#### WORK REQUEST:
Answer these from the closing-arguments extract below:
(a) Which phone did Constand say she used to call from the street?
(b) According to McMonagle, who found no evidence to support a prosecution and closed the case?
(c) What did Cosby decline to do?

#### EXTRACT TO READ:

In one of McMonagle’s ah-ha moments, he pointed out Constand’s statement about when she arrived the night of the alleged assault.
“The silver bullet — hold on for this — is on Jan. 22, 2005,” he said. “I thought about this and thought this is why [she changed her story, changed dates]. It hit me. The question [posed to Constand by investigators] was what did you do when you reached the entrance of Cosby’s house. She said, ‘I called him from the street and told him I was here and could I pull into the driveway. I was on my Nextel phone owned by Temple.’”
The attorney said, with all of the cellphone records in the case, he hadn’t until a week ago looked up that particular call, which, after checking, never happened.
“I went day by day to see if her Nextel call happened,” McMonagle said. “But, no, she’s calling New York. I keep going, I gave her February, no, no, no. Why’d she move the date?”
McMonagle also told jurors that, after an exhaustive investigation in which Constand had changed her story several times while Cosby’s statements remained consistent, former Montgomery County District Attorney Bruce Castor determined that there was no evidence to support a prosecution and closed the case.
The high-powered attorney also pleaded with jurors to not make Cosby pay for his infidelities. Pointing to Cosby’s wife, Camille, who sat in the first row Monday, McMonagle said, “When you dance outside of your marriage, you pay. … She deserved better.”
Still, he said, “hopefully, you will have the last two words in this case, and I pray those words are not guilty.”
District Attorney Kevin Steele countered in the state’s closing arguments that Cosby had ingratiated himself into Constand’s family and took advantage of his role as her mentor.
“Three friends, I have three friends to make you relax,” Steele said Cosby told Constand of the Benadryl that he gave her. “She’s asking for career advice. When you look at his own words, he’s guilty. He gives her drugs, he puts his fingers in her, he knows what effects the drugs have so there’s but one conclusion in this case and that’s out of his own mouth, that’s the case you have to decide.”
Cosby declined to testify in his own defense. After the judge’s final instructions, the jury began its deliberation.

#### DATA LISTING:

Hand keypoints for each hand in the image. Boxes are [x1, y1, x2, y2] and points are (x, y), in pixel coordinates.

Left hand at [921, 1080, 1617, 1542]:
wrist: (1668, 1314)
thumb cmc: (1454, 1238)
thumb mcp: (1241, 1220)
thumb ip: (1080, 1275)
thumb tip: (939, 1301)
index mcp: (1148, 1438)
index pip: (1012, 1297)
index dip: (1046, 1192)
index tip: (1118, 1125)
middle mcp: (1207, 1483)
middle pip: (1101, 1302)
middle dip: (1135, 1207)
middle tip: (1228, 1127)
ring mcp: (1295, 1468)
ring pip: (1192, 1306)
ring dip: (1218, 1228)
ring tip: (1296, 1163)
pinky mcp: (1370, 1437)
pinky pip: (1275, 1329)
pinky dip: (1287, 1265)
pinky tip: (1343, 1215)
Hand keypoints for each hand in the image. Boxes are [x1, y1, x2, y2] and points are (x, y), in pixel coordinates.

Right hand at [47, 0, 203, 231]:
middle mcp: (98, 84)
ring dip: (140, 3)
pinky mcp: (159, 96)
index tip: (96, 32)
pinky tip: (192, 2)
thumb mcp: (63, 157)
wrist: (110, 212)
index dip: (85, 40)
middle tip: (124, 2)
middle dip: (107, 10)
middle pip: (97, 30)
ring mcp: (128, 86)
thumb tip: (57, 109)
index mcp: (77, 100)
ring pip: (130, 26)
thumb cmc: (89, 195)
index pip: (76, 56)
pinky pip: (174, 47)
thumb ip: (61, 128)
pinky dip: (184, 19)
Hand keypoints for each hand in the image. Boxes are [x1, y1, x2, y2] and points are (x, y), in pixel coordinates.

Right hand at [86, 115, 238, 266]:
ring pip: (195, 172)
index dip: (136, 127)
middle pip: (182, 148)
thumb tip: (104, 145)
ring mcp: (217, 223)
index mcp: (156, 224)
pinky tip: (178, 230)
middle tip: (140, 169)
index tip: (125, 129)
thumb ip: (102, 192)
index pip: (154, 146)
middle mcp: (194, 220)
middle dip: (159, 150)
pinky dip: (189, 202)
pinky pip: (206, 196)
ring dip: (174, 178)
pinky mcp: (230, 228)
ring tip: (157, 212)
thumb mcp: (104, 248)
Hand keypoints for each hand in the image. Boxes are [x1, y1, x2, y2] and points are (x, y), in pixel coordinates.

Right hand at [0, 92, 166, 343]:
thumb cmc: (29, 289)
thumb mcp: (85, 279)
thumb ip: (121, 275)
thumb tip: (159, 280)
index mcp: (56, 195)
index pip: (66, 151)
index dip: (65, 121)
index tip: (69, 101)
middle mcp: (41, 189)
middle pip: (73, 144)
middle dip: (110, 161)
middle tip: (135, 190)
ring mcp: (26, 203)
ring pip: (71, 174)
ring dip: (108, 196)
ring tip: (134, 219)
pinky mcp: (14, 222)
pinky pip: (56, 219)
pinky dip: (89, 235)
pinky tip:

#### SOLUTION TO THIS TASK:
(a) Her Nextel phone owned by Temple.
(b) Former Montgomery County District Attorney Bruce Castor.
(c) Testify in his own defense.